Structured page parsing data:
◇ ◇ ◇ ◇

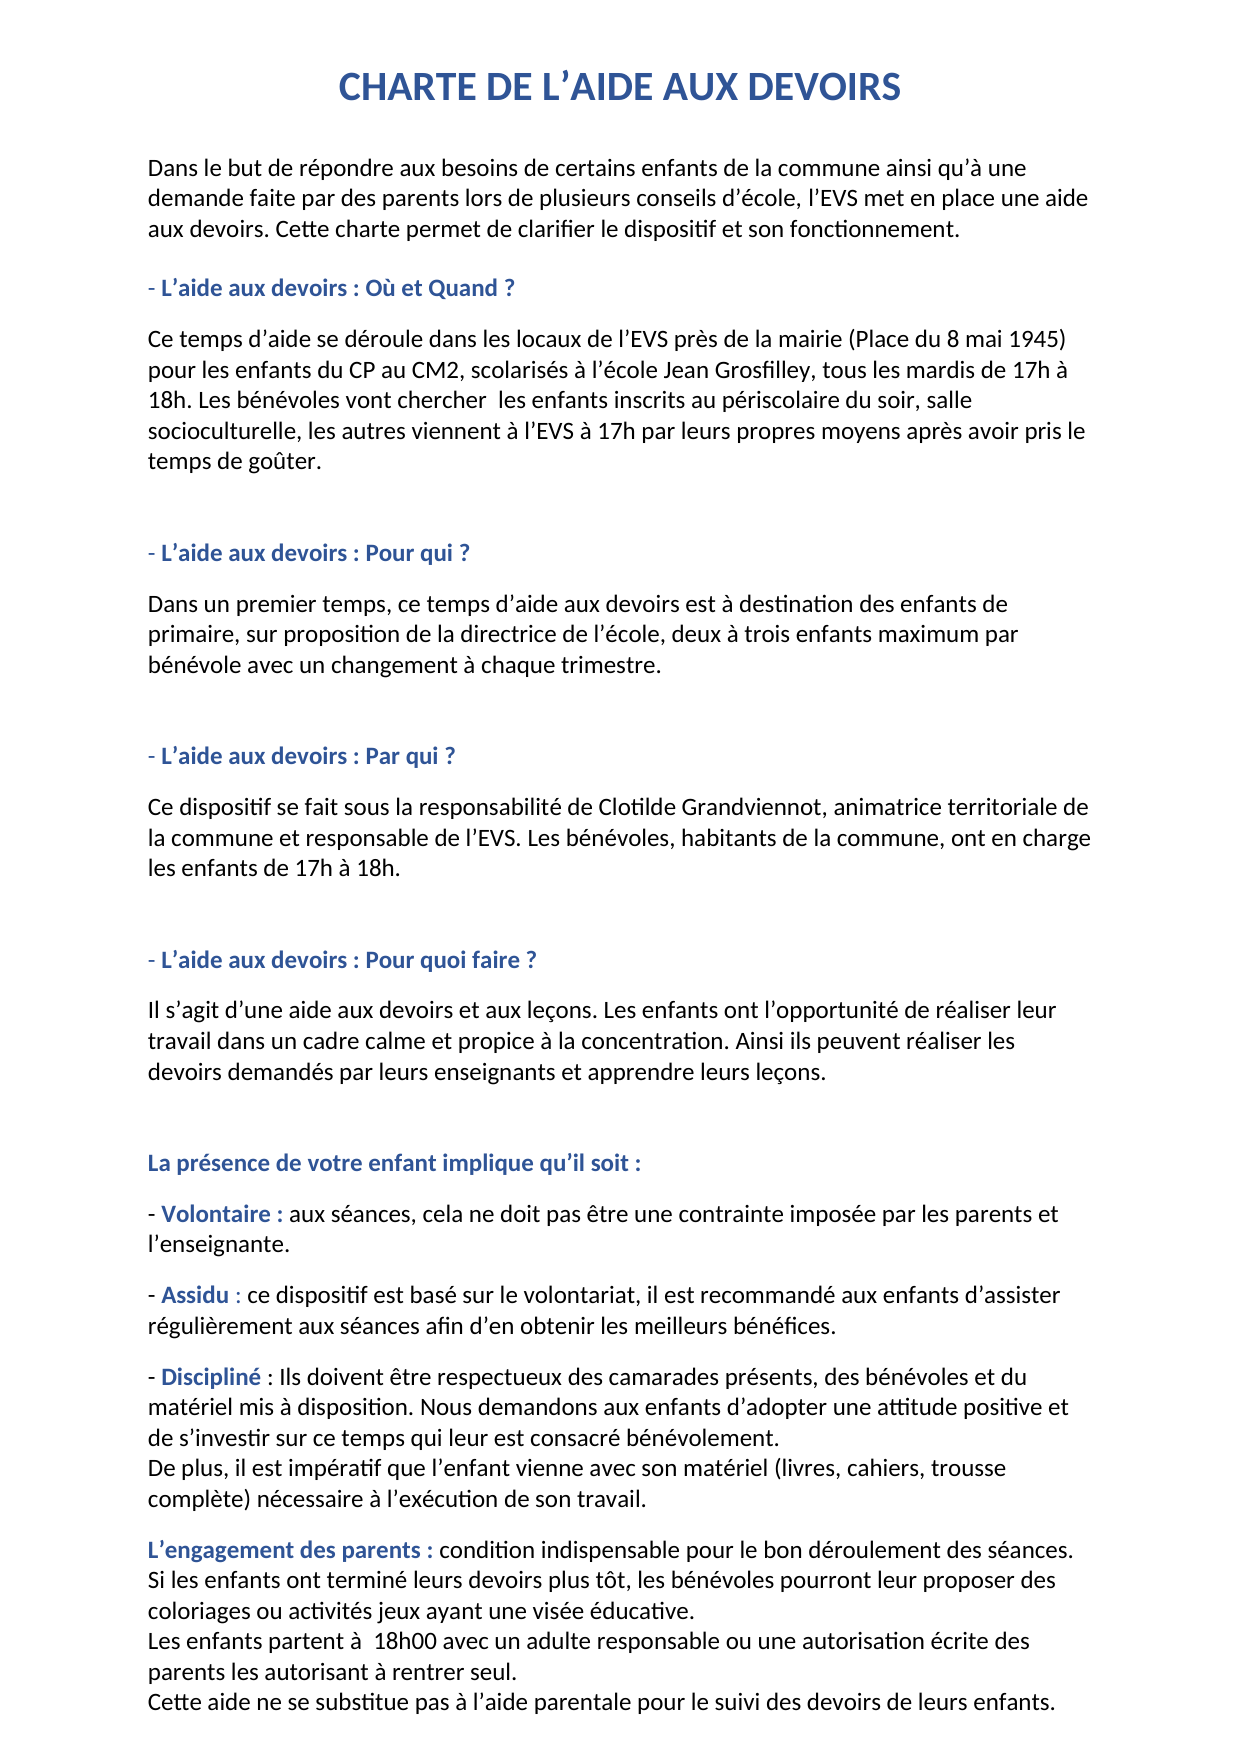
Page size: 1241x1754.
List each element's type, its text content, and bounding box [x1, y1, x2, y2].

text - L’aide aux devoirs : Pour quoi faire ? [148, 944, 1093, 974]
text La présence de votre enfant implique qu’il soit : [148, 1147, 1093, 1178]
text - Discipliné : Ils doivent être respectueux des camarades présents, des bénévoles et du matériel mis à disposition. Nous demandons aux enfants d’adopter une attitude positive et de s’investir sur ce temps qui leur est consacré bénévolement. [148, 1361, 1093, 1452]
text - L’aide aux devoirs : Par qui ? [148, 740, 1093, 771]
text De plus, il est impératif que l’enfant vienne avec son matériel (livres, cahiers, trousse complète) nécessaire à l’exécution de son travail. [148, 1452, 1093, 1513]
text Si les enfants ont terminé leurs devoirs plus tôt, les bénévoles pourront leur proposer des coloriages ou activités jeux ayant une visée éducative. [148, 1564, 1093, 1625]
text Il s’agit d’une aide aux devoirs et aux leçons. Les enfants ont l’opportunité de réaliser leur travail dans un cadre calme et propice à la concentration. Ainsi ils peuvent réaliser les devoirs demandés par leurs enseignants et apprendre leurs leçons. [148, 995, 1093, 1086]
text Dans un premier temps, ce temps d’aide aux devoirs est à destination des enfants de primaire, sur proposition de la directrice de l’école, deux à trois enfants maximum par bénévole avec un changement à chaque trimestre. [148, 588, 1093, 679]
text Cette aide ne se substitue pas à l’aide parentale pour le suivi des devoirs de leurs enfants. [148, 1686, 1093, 1717]
text Les enfants partent à 18h00 avec un adulte responsable ou une autorisation écrite des parents les autorisant à rentrer seul. [148, 1625, 1093, 1686]
text CHARTE DE L’AIDE AUX DEVOIRS [148, 60, 1093, 111]
text Ce temps d’aide se déroule dans les locaux de l’EVS près de la mairie (Place du 8 mai 1945) pour les enfants du CP au CM2, scolarisés à l’école Jean Grosfilley, tous les mardis de 17h à 18h. Les bénévoles vont chercher les enfants inscrits au périscolaire du soir, salle socioculturelle, les autres viennent à l’EVS à 17h par leurs propres moyens après avoir pris le temps de goûter. [148, 323, 1093, 476]
text - L’aide aux devoirs : Où et Quand ? [148, 272, 1093, 303]
text - L’aide aux devoirs : Pour qui ? [148, 537, 1093, 567]
text - Assidu : ce dispositif est basé sur le volontariat, il est recommandé aux enfants d’assister régulièrement aux séances afin d’en obtenir les meilleurs bénéfices. [148, 1279, 1093, 1341]
text Ce dispositif se fait sous la responsabilité de Clotilde Grandviennot, animatrice territoriale de la commune et responsable de l’EVS. Les bénévoles, habitants de la commune, ont en charge les enfants de 17h à 18h. [148, 791, 1093, 883]
text - Volontaire : aux séances, cela ne doit pas être une contrainte imposée par les parents et l’enseignante. [148, 1198, 1093, 1259]
text L’engagement des parents : condition indispensable pour le bon déroulement des séances. [148, 1534, 1093, 1564]
text Dans le but de répondre aux besoins de certains enfants de la commune ainsi qu’à une demande faite par des parents lors de plusieurs conseils d’école, l’EVS met en place une aide aux devoirs. Cette charte permet de clarifier le dispositif et son fonctionnement. [148, 152, 1093, 243]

◇ ◇ ◇ ◇

Find how many lines of the entries include the word "temps". The number is the entire reply.

3